O que mais os políticos desejam é subir a rampa do Palácio do Planalto, a sede do Poder Executivo da República Federativa do Brasil. O espetáculo para a troca de poder é coberta pela mídia nacional, com uma multidão contida do outro lado da avenida por um cordão de isolamento bem policiado. Afinal, o percurso até ali é longo e cheio de armadilhas. A população ainda não se acostumou com uma escolha do presidente por meio de um processo eleitoral que pode desaguar em um segundo turno. Para levar logo na primeira rodada, estabelece a Constituição de 1988, é preciso obter a metade mais um dos votos válidos. Com uma pluralidade de candidatos, a tarefa é ainda mais difícil. É comum que os adversários do primeiro turno se tornem aliados no segundo, com acordos urdidos nos bastidores, longe dos eleitores e dos jornalistas. Para isso há todo um ensaio de declarações que nada dizem, nada explicam, mas – como diz um veterano comentarista – é o que temos para hoje. E a maior parte da mídia se contenta com isso. O público acompanha abestalhado as tramas que não entende.
A surpresa da eleição é a polarização entre dois candidatos. A campanha obrigatória, mas não gratuita, no rádio e na tevê pouco mostra de duas visões de mundo antagônicas. O centro da propaganda é atacar o adversário com um levantamento bem-feito de sua vida pregressa, com grande ênfase sobre o que pode abalar o eleitor e fazer com que ele escolha o outro contendor. É um verdadeiro vale-tudo uma vez que suspeitas se tornam fatos concretos, narrativas substituem investigações, depoimentos de aliados reforçam a narrativa. Inimigos são encontrados para ajudar a atingir a imagem do pretendente à presidência da República. Veículos de comunicação, especialmente redes de televisão, são apontados como sustentáculos deste ou daquele candidato. Slogans são cantados em concentrações políticas e nas regiões centrais da cidade. Faz parte da democracia, garantem os analistas políticos. Pior quando o eleitor não tinha o direito de escolher o candidato que mais lhe encantasse. Uma conquista da sociedade brasileira que viveu mais de 500 anos sob o regime autoritário colonial, imperial e oligárquico. Agora as coisas mudaram, tem até segundo turno para os cargos majoritários de presidente e governador.

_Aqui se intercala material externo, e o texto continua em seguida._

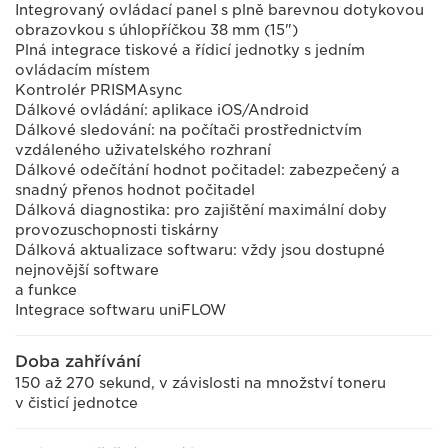
Integrovaný ovládací panel s plně barevnou dotykovou
obrazovkou s úhlopříčkou 38 mm (15")
Plná integrace tiskové a řídicí jednotky s jedním
ovládacím místem
Kontrolér PRISMAsync
Dálkové ovládání: aplikace iOS/Android
Dálkové sledování: na počítači prostřednictvím
vzdáleného uživatelského rozhraní
Dálkové odečítání hodnot počitadel: zabezpečený a
snadný přenos hodnot počitadel
Dálková diagnostika: pro zajištění maximální doby
provozuschopnosti tiskárny
Dálková aktualizace softwaru: vždy jsou dostupné
nejnovější software
a funkce
Integrace softwaru uniFLOW
Doba zahřívání
150 až 270 sekund, v závislosti na množství toneru
v čisticí jednotce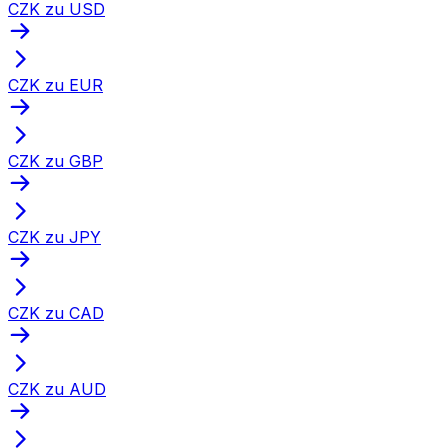
CZK zu USD
CZK zu EUR
CZK zu GBP
CZK zu JPY
CZK zu CAD
CZK zu AUD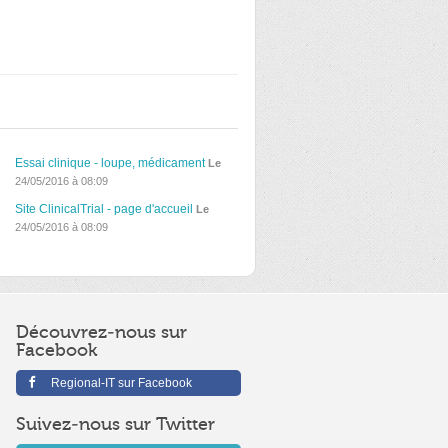
Essai clinique - loupe, médicament
Le
24/05/2016 à 08:09
Site ClinicalTrial - page d'accueil
Le
24/05/2016 à 08:09
Découvrez-nous sur
Facebook
Regional-IT sur Facebook
Suivez-nous sur Twitter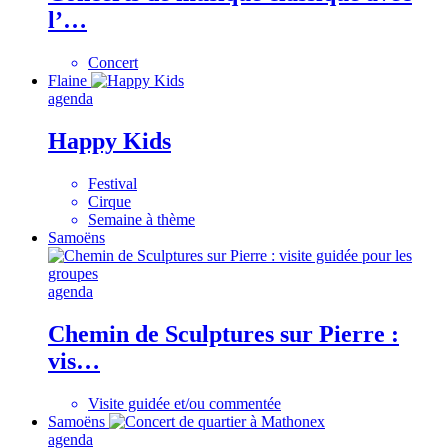
l’…
Concert
Flaine
agenda
Happy Kids
Festival
Cirque
Semaine à thème
Samoëns
agenda
Chemin de Sculptures sur Pierre :
vis…
Visite guidée et/ou commentée
Samoëns
agenda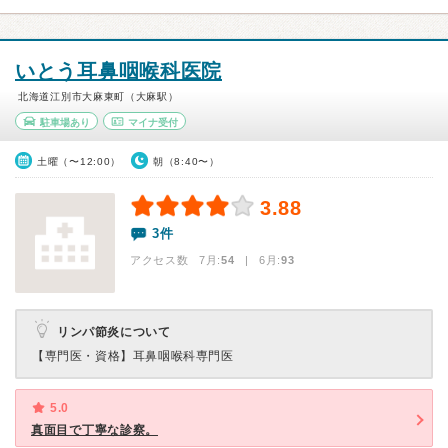
いとう耳鼻咽喉科医院
北海道江別市大麻東町（大麻駅）
駐車場あり
マイナ受付
土曜（〜12:00）
朝（8:40〜）
3.88
3件
アクセス数 7月:
54
| 6月:
93
リンパ節炎について
【専門医・資格】
耳鼻咽喉科専門医
5.0
真面目で丁寧な診察。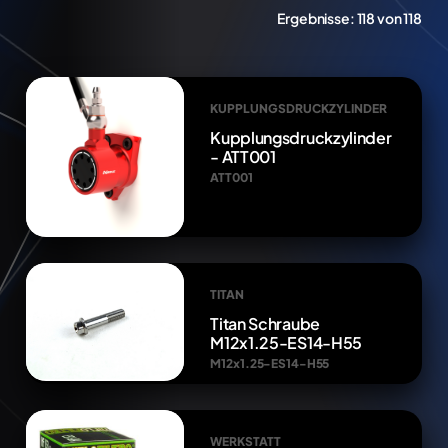
Ergebnisse:
118 von 118
KUPPLUNGSDRUCKZYLINDER
Kupplungsdruckzylinder
- ATT001
ATT001
TITAN
Titan Schraube
M12x1.25-ES14-H55
M12x1.25-ES14-H55
WERKSTATT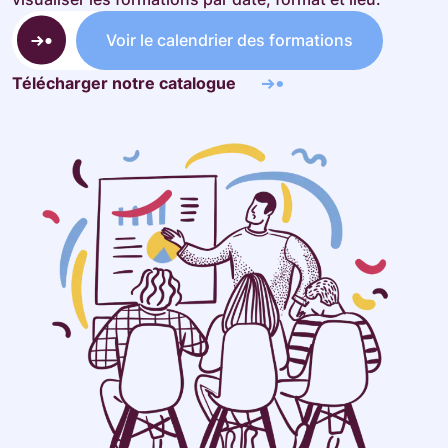
Voir le calendrier des formations
Télécharger notre catalogue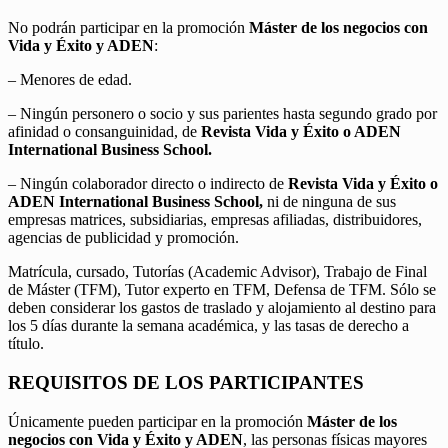
No podrán participar en la promoción
Máster de los negocios con
Vida y Éxito y ADEN
:
– Menores de edad.
– Ningún personero o socio y sus parientes hasta segundo grado por
afinidad o consanguinidad, de
Revista Vida y Éxito o ADEN
International Business School.
– Ningún colaborador directo o indirecto de
Revista Vida y Éxito o
ADEN International Business School,
ni de ninguna de sus
empresas matrices, subsidiarias, empresas afiliadas, distribuidores,
agencias de publicidad y promoción.
Matrícula, cursado, Tutorías (Academic Advisor), Trabajo de Final
de Máster (TFM), Tutor experto en TFM, Defensa de TFM. Sólo se
deben considerar los gastos de traslado y alojamiento al destino para
los 5 días durante la semana académica, y las tasas de derecho a
título.
REQUISITOS DE LOS PARTICIPANTES
Únicamente pueden participar en la promoción
Máster de los
negocios con Vida y Éxito y ADEN
, las personas físicas mayores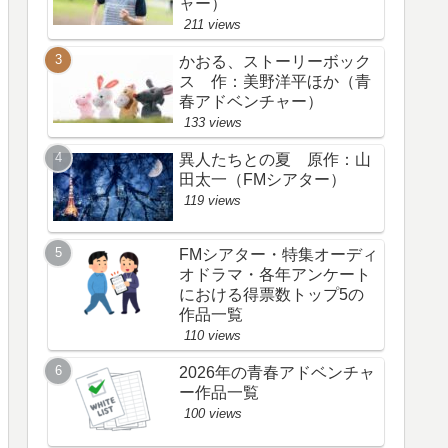
ャー）
211 views
かおる、ストーリーボック
ス 作：美野洋平ほか（青
春アドベンチャー）
133 views
異人たちとの夏 原作：山
田太一（FMシアター）
119 views
FMシアター・特集オーディ
オドラマ・各年アンケート
における得票数トップ5の
作品一覧
110 views
2026年の青春アドベンチャ
ー作品一覧
100 views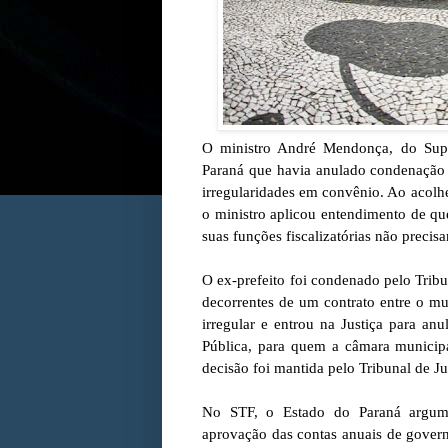
O ministro André Mendonça, do Supr
Paraná que havia anulado condenação i
irregularidades em convênio. Ao acolh
o ministro aplicou entendimento de qu
suas funções fiscalizatórias não precis
O ex-prefeito foi condenado pelo Trib
decorrentes de um contrato entre o mu
irregular e entrou na Justiça para an
Pública, para quem a câmara municipa
decisão foi mantida pelo Tribunal de J
No STF, o Estado do Paraná argume
aprovação das contas anuais de govern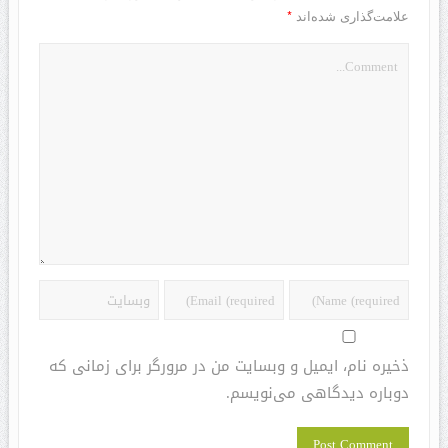
*
علامت‌گذاری شده‌اند
ذخیره نام، ایمیل و وبسایت من در مرورگر برای زمانی که
دوباره دیدگاهی می‌نویسم.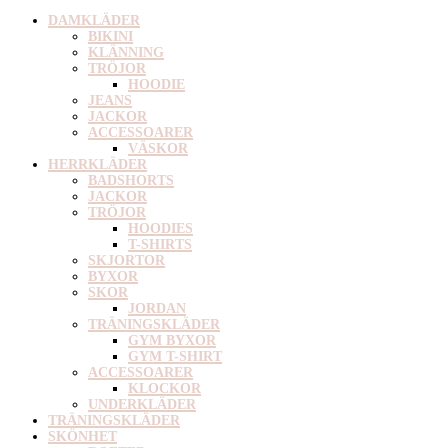
DAMKLÄDER
BIKINI
KLÄNNING
TRÖJOR
HOODIE
JEANS
JACKOR
ACCESSOARER
VÄSKOR
HERRKLÄDER
BADSHORTS
JACKOR
TRÖJOR
HOODIES
T-SHIRTS
SKJORTOR
BYXOR
SKOR
JORDAN
TRÄNINGSKLÄDER
GYM BYXOR
GYM T-SHIRT
ACCESSOARER
KLOCKOR
UNDERKLÄDER
TRÄNINGSKLÄDER
SKÖNHET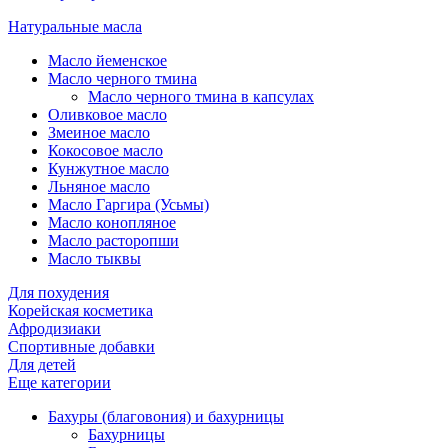
Натуральные масла
Масло йеменское
Масло черного тмина
Масло черного тмина в капсулах
Оливковое масло
Змеиное масло
Кокосовое масло
Кунжутное масло
Льняное масло
Масло Гаргира (Усьмы)
Масло конопляное
Масло расторопши
Масло тыквы
Для похудения
Корейская косметика
Афродизиаки
Спортивные добавки
Для детей
Еще категории
Бахуры (благовония) и бахурницы
Бахурницы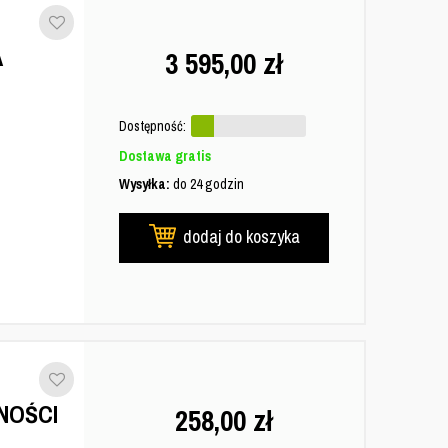
A
3 595,00
zł
Dostępność:
Dostawa gratis
Wysyłka:
do 24 godzin
dodaj do koszyka
NOŚCI
258,00
zł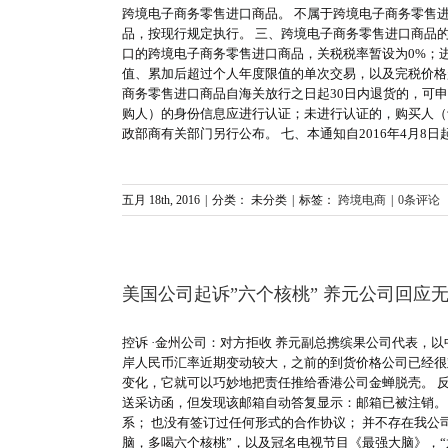
跨境电子商务零售进口商品。 不属于跨境电子商务零售
品，按现行规定执行。 三、跨境电子商务零售进口商品的单
口的跨境电子商务零售进口商品，关税税率暂设为0%；
值、累加后超过个人年度限值的单次交易，以及完税价格超
商务零售进口商品自海关放行之日起30日内退货的，可
购人）的身份信息应进行认证；未进行认证的，购买人（
政部商有关部门另行公布。 七、本通知自2016年4月8日起
五月 18th, 2016
|
分类： 未分类
|
标签：
跨境电商
|
0条评论
美国公司起诉”六个核桃” 养元公司回应
控诉 ·金州公司：对方拒收 养元副总携缤果公司代表，
岸人民币汇率近期变动较大，之前的到货价格公司已经很
变化，它就可以巧妙地把责任推给香港公司金蝉脱壳。 反
送采访函，但发现该邮箱自动答复显示：邮箱已被注销。 
系； 也没有签订过任何形式的合作协议； 并不存在我公
脑，多喝六个核桃”，以及冠名电视节目《最强大脑》，“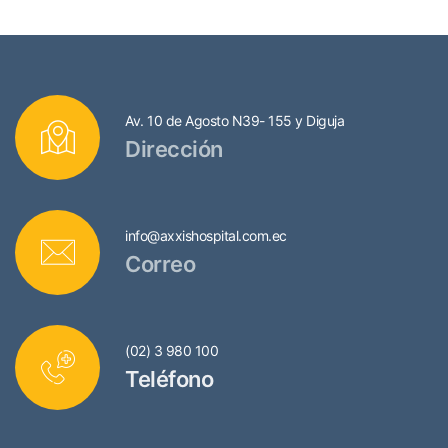
Av. 10 de Agosto N39- 155 y Diguja
Dirección
info@axxishospital.com.ec
Correo
(02) 3 980 100
Teléfono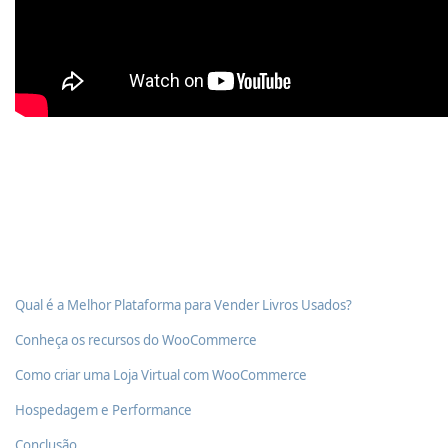
Qual é a Melhor Plataforma para Vender Livros Usados?
Conheça os recursos do WooCommerce
Como criar uma Loja Virtual com WooCommerce
Hospedagem e Performance
Conclusão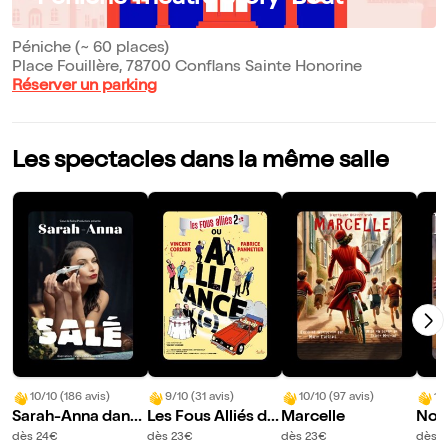
Péniche (~ 60 places)
Place Fouillère, 78700 Conflans Sainte Honorine
Réserver un parking
Les spectacles dans la même salle
10/10 (186 avis)
9/10 (31 avis)
10/10 (97 avis)
10
Sarah-Anna dans
Les Fous Alliés da
Marcelle
Noé
Salé
ns Alliance(s)
nau
dès 24€
dès 23€
dès 23€
dès 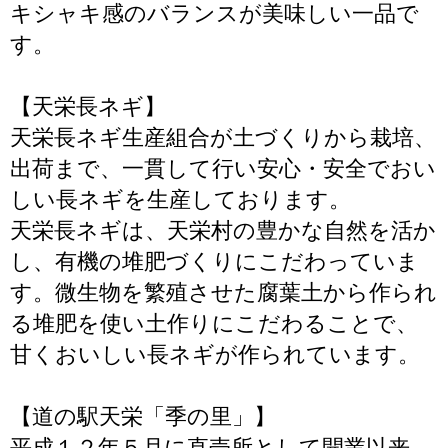
キシャキ感のバランスが美味しい一品で
す。
【天栄長ネギ】
天栄長ネギ生産組合が土づくりから栽培、
出荷まで、一貫して行い安心・安全でおい
しい長ネギを生産しております。
天栄長ネギは、天栄村の豊かな自然を活か
し、有機の堆肥づくりにこだわっていま
す。微生物を繁殖させた腐葉土から作られ
る堆肥を使い土作りにこだわることで、
甘くおいしい長ネギが作られています。
【道の駅天栄「季の里」】
平成１２年５月に直売所として開業以来、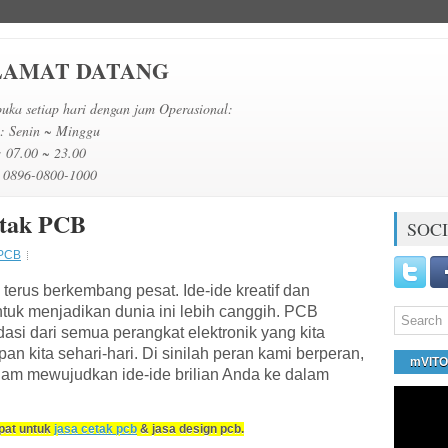
LAMAT DATANG
uka setiap hari dengan jam Operasional:
 : Senin ~ Minggu
: 07.00 ~ 23.00
 0896-0800-1000
tak PCB
SOCI
 PCB
g terus berkembang pesat. Ide-ide kreatif dan
tuk menjadikan dunia ini lebih canggih. PCB
asi dari semua perangkat elektronik yang kita
an kita sehari-hari. Di sinilah peran kami berperan,
mVIT
lam mewujudkan ide-ide brilian Anda ke dalam
pat untuk
jasa cetak pcb
& jasa design pcb.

O plano de governo dos pretendentes ao Palácio do Planalto se torna apenas um detalhe na cabeça do marqueteiro de plantão. Este assume uma importância que nunca teve, uma vez que é quem dá o norte das mensagens veiculadas pelos finalistas. “Caçador de Marajá” é o qualificativo do ex-governador de Alagoas, apoiado pela direita, Fernando Collor de Mello. “Líder metalúrgico” cabe ao candidato do PT, Luis Inácio da Silva, apoiado pela esquerda. Fora da competição ficam políticos tradicionais como Leonel Brizola, do PDT. É a primeira vez após o regime militar de 1964 que o povo elege diretamente o presidente da República. Há uma polarização que lembra a disputa entre Vargas e Eduardo Gomes em 1950. Mas desta vez pesa quem sabe usar como ninguém a força do marketing e da televisão para fazer uma campanha vitoriosa. O segundo debate entre Lula e Collor divide os analistas, que apontam vitoriosos diferentes. Mas a polêmica ganha maior intensidade no dia seguinte. A TV Globo é acusada de fazer uma edição dos melhores momentos de Collor e os piores de Lula e apresentar em dois telejornais no sábado anterior ao pleito. A questão foi parar na Justiça, mas o recurso foi negado. Collor, o Caçador de Marajás, vence e assume a presidência, cujo período se prolonga até o processo de impeachment na Câmara dos Deputados. Assume o vice Itamar Franco.